Learning by wiki
The concept of using wikis for collaborative learning by doing is not new.
There are many projects out there busy having a go, perhaps most notably Wikiversity, but also in lots of schools etc.
There are some pretty straightforward digital education reasons to do it -
- a wiki is a controlled, simplified version of the web that helps with
- learning about sharing knowledge and information
- learning about collaboration and co-learning
- learning about publishing and consuming content
- learning about the wider web
- a wiki is a way to connect content that helps with
- individual learning
- community learning
- contextual learning
- learning by doing
- cross-fertilisation
- a wiki is a way to connect a community that helps
- build a collective culture
- develop expertise, responsibility and ownership
- grow collective knowledge
- generate innovation
- a wiki is more or less what many people do at work ... share their skills & talents
But there are also some significant questions to address -
So there are two sides to Learning by wiki -
- learning by the individual students/teachers/parents etc
- institutional learning about learning by wiki
Part of point of the {!ctf} extension on this wiki is to generate the sort of dataset that can shine a light on some of these questions.

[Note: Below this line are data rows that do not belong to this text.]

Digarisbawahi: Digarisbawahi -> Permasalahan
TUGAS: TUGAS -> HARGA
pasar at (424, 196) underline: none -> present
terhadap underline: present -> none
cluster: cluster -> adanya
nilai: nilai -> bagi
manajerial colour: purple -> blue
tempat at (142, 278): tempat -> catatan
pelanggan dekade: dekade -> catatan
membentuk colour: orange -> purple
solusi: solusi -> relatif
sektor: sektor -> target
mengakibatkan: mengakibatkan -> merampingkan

The traffic passing along links is used to deliver Related Pages, Personal Recommendations etc, and this clickstream data builds into timeseries that can be analysed to observe things like engagement, overlap, precision, convergence & divergence. Flows through links within the text, and those put there by the extension, can be compared so there is an element of "control". This can be related to other timeseries data the school might have available to it (e.g. see Monitoring the school's progress).
An important goal of using a wiki could be to produce some useful research in this important area.